According to the Healthcare Association of New York State, repeal of ACA would cost Greater Rochester Hospitals up to $1.4 billion over the next ten years.

“Hospitals and health systems across New York State are making strides in transforming care delivery to reduce costs while improving care quality. This transformation requires substantial investment, long-term commitment, reconfiguration of care delivery, and accepting risk and responsibility for healthcare in entire communities,” said Amy Pollard, President and CEO of UR Medicine/Noyes Health and Chair of the Rochester Regional Healthcare Advocates. “A repeal of the ACA without replacement would pull the rug out from under all of us.”

A repeal of ACA in whole or in part should only be pursued if replacement is simultaneous and meaningful: 

  • for patients in the form of affordable, robust, and continuous health coverage at least as expansive as under ACA
  • for the State of New York and its localities that jointly support Medicaid
  • for hospitals and health systems that need predictable and reasonable public and private coverage policies and payments to continue the transformation of the healthcare system, safeguarding access to care for all New Yorkers

“The Rochester Regional Healthcare Advocates stands with the Greater New York Hospital Association and Healthcare Association of New York and urges Washington to avoid actions that could compromise New York hospitals,” said Heider.

On Tuesday, Jan. 3, all three organizations released the following joint statement:

“The need to protect and strengthen New York hospitals has never been greater.

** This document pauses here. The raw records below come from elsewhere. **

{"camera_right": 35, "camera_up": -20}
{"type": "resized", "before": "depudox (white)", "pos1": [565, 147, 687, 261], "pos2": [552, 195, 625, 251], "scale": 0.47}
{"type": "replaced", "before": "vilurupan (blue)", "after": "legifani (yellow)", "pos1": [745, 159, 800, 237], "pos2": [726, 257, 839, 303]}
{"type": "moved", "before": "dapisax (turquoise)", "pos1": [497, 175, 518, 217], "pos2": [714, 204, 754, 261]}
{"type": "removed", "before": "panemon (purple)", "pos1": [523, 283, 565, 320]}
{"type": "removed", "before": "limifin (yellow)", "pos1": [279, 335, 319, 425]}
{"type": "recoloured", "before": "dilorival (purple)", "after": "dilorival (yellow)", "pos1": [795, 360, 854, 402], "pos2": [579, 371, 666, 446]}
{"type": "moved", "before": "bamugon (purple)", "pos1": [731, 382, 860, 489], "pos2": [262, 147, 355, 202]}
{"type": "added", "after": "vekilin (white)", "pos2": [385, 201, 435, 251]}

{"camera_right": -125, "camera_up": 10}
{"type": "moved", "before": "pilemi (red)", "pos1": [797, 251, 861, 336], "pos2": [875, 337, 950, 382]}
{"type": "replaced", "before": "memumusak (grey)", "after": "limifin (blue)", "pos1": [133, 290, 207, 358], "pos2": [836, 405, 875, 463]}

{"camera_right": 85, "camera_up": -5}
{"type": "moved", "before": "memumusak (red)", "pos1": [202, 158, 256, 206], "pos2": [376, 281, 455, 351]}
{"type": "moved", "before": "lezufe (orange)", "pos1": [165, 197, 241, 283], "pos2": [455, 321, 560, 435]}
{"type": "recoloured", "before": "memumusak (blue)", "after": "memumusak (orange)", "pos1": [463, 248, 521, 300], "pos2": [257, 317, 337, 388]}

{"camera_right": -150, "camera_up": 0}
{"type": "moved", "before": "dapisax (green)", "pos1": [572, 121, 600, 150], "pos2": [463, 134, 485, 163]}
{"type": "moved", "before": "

Scores of hospitals across the state are financially vulnerable. Moreover, New York’s average hospital operating margin of 1.3 percent is the second worst in the nation, far below the national average of 6.4 percent. Repealing the Affordable Care Act without an immediate and meaningful replacement will worsen this situation. It will seriously harm upstate New York hospitals and the patients they serve. We urge Washington to avoid actions that could compromise access to care for all New Yorkers.”